The theme of the Pietà, so familiar in Renaissance art, was a relatively late addition to the iconographical repertoire of Italian artists. It first appears in Sienese painting in the early 14th Century, but did not gain widespread usage until the late 15th Century, at about the time that the present example was painted. Unlike the treatment given the subject by Northern artists, who had embraced it much earlier and in a much more potent and physical way, Italian artists often focused more in the idealization of the human form. In the present panel, this is clearly the case, where the figure of Christ is held upright by the Virgin in an intimate—and thus more touching—pose. His torso is reminiscent of classical sculpture, and indeed the whole composition must have drawn inspiration from Michelangelo’s great Pietà of 1498/9.

1. In a letter dated 10 October, 1975. He dates it “in piena sincronia con la 'Crocifissione' di Londra,” and dismisses an attribution to Perugino in favor of the young Raphael.

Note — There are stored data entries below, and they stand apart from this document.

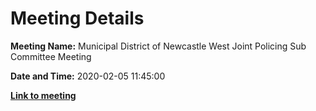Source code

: # Meeting Details

**Meeting Name:** Municipal District of Newcastle West Joint Policing Sub Committee Meeting

**Date and Time:** 2020-02-05 11:45:00

**<a href="https://www.limerick.ie/council/whats-on/municipal-district-newcastle-west-joint-policing-sub-committee-meeting-4" target="_blank">Link to meeting</a>**
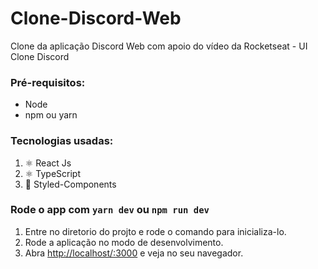 # Clone-Discord-Web

Clone da aplicação Discord Web com apoio do vídeo da Rocketseat - UI Clone Discord

### Pré-requisitos:
  * Node
  * npm ou yarn

### Tecnologias usadas:
1. ⚛️ React Js<br />
2. ⚛️ TypeScript<br />
3. 💅 Styled-Components<br />

### Rode o app com `yarn dev` ou `npm run dev`

1. Entre no diretorio do projto e rode o comando para inicializa-lo.<br />
2. Rode a aplicação no modo de desenvolvimento.<br />
3. Abra [http://localhost/:3000](http//localhost:3000) e veja no seu navegador.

2. Todini has formed a small corpus of works by an artist that appears to be a Florentine follower of Perugino, but with an idiosyncratic artistic style, and has grouped as a hypothesis them under the name of Baccio Ubertini, an artist from the large family of painters, which included Bacchiacca (see F. Todini, La Pittura Umbra, 1989, vol. I, 328.

3. F. Todini, “Il Perugino, le sue botteghe e i suoi seguaci,” in Perugino a Firenze: Qualità e fortuna di uno stile, exhibition catalogue, 2005, pp. 64-66, reproduced.

4. G. Vasari, “Vita di Morto da Felyro e Andrea di Cosimo Feltrini,” in Le Vite de' più eccellenti pittori, scultori, e architettori, English Edition, translated by G. Du C. de Vere, 1979, p. 1129.